**What the task asks:** The entries that follow should come back exactly, with no pictures among them.
----
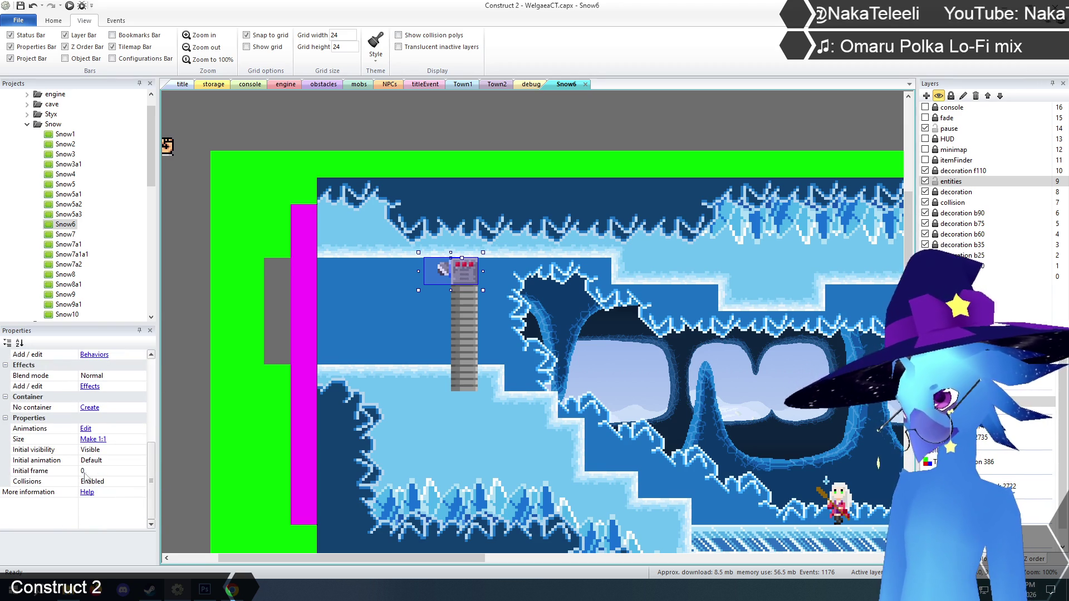
left_click(101, 471)
type("1")
key("Return")
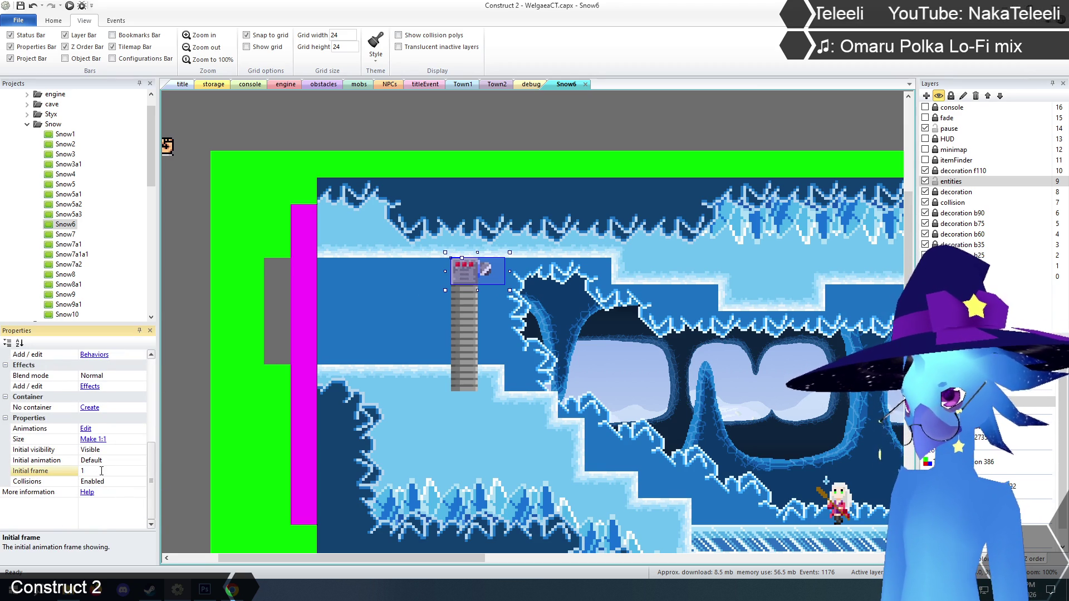
- Move the flamethrower and ladder left onto the upper ledge, then open Snow7
left_click(463, 353, "ctrl")
left_click_drag(464, 270, 424, 270)
left_click(189, 313)
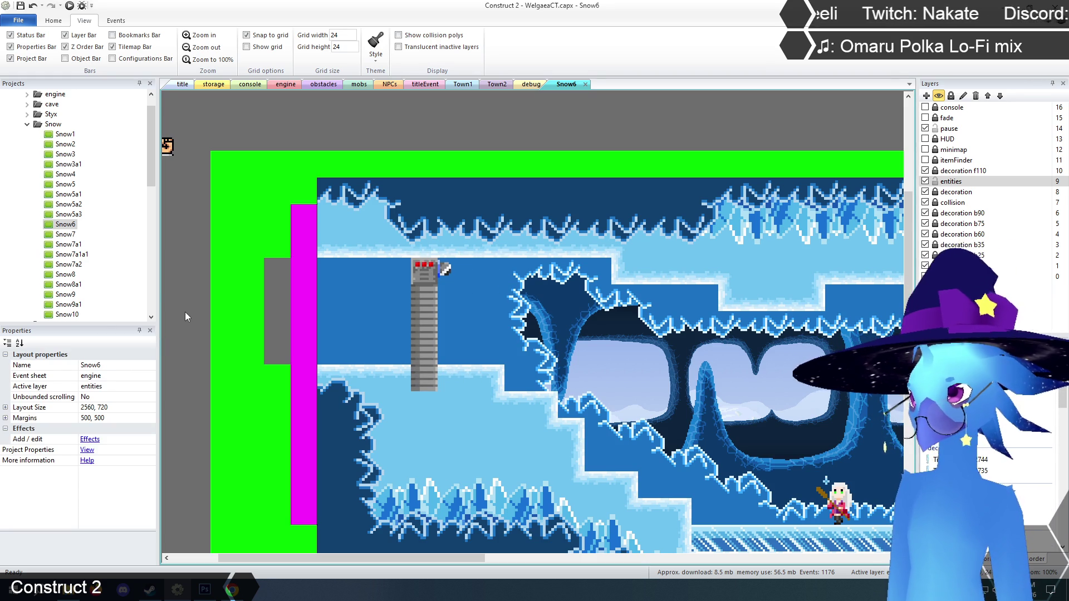
double_click(70, 236)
----
**Exercise output:**
left_click(101, 471)
type("1")
key("Return")
- Move the flamethrower and ladder left onto the upper ledge, then open Snow7
left_click(463, 353, "ctrl")
left_click_drag(464, 270, 424, 270)
left_click(189, 313)
double_click(70, 236)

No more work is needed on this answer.